If you have ever been snorkeling or scuba diving at any of the Atlantic or Caribbean coral reefs off the coast of the Florida Keys, Mexico, or beyond consider yourself lucky enough to have witnessed the beauty and wonder that the ocean can contain. Your children may not be so lucky.
In the July 10th web edition of Science, Dr. Kent Carpenter and his colleagues explore the extent of coral reef destruction and the risk of extinction of the myriad species of coral. Of the 704 reef-building coral species assessed in this report, 231 are listed in the Threatened categories, while 407 are in Threatened and Near Threatened categories. This is in vast contrast to their assessment of numbers before 1998, when 20 species would have been categorized as Near Threatened and only 13 listed as Threatened. This is a dramatic increase in the number of coral species on the verge of extinction.
According to Carpenter, although the disturbances in the coral populations are lead by a change in the global climate, local threats by human interference reduces the ability of coral to withstand those global changes.
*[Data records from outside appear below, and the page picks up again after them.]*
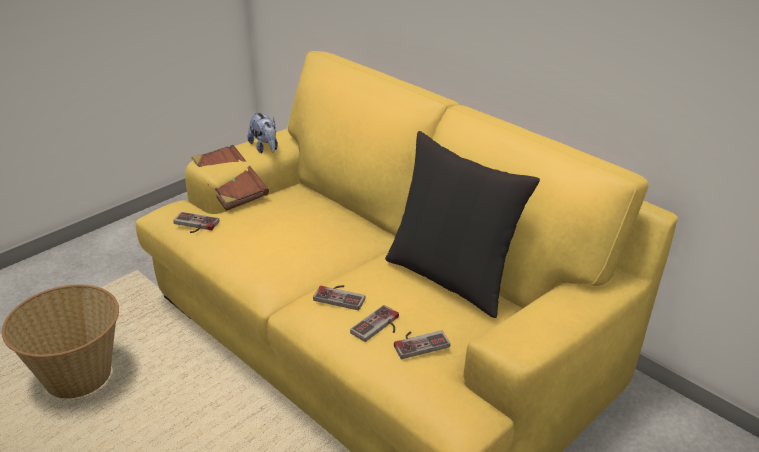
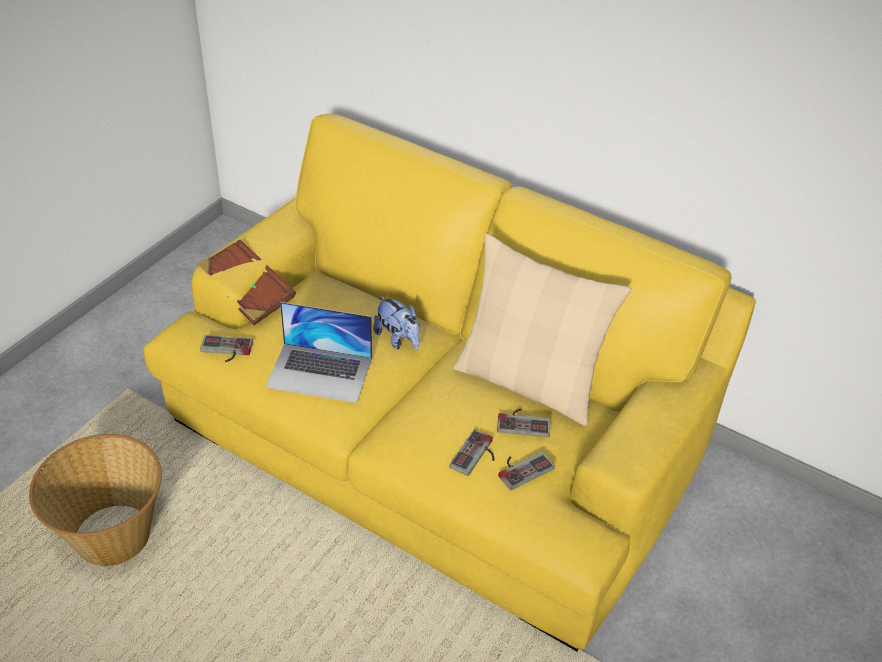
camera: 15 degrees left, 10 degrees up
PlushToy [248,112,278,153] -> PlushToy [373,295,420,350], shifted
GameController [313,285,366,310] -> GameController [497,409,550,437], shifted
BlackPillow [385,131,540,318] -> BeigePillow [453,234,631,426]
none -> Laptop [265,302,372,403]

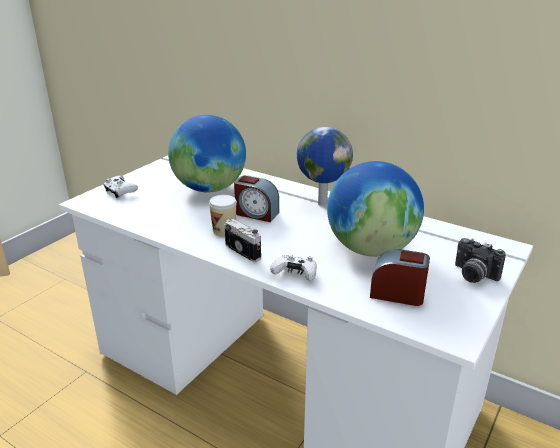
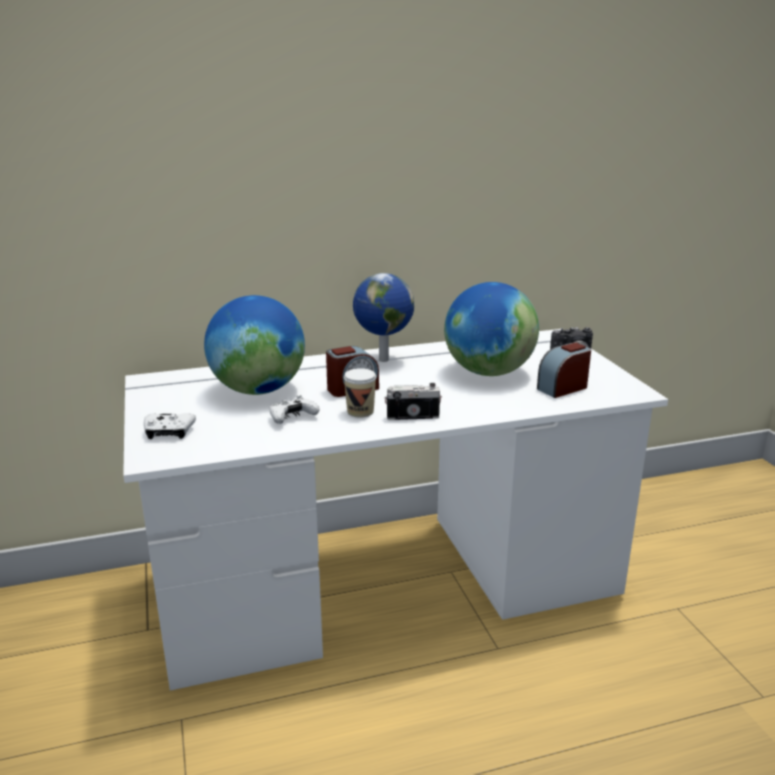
camera: 50 degrees left, 5 degrees down
WhiteGameController [270,255,317,281] -> WhiteGameController [269,395,320,424], shifted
The loss of coral’s resilience due to human disturbance such as coastal development, over fishing, pollution, and even eco-tourism could make extinction a real and present-day threat to our beautiful coral reefs. According to an article in Science News online edition, a status report on reef communities by the NOAA reef research program found that 69% of Pacific reefs are still in good condition, but only 25% of Caribbean and Atlantic ones fall in that category
Not only would this mass extinction have a huge economic impact on communities that rely on reef fish for food, this could this devastate the bio-diversity found in and around coral reefs and impact the ocean as a whole. Education and awareness of our impact on these ancient structures is an important step in changing our destructive presence (whether through fishing, snorkeling, or the like) to unobtrusive visitors that leave no traces behind.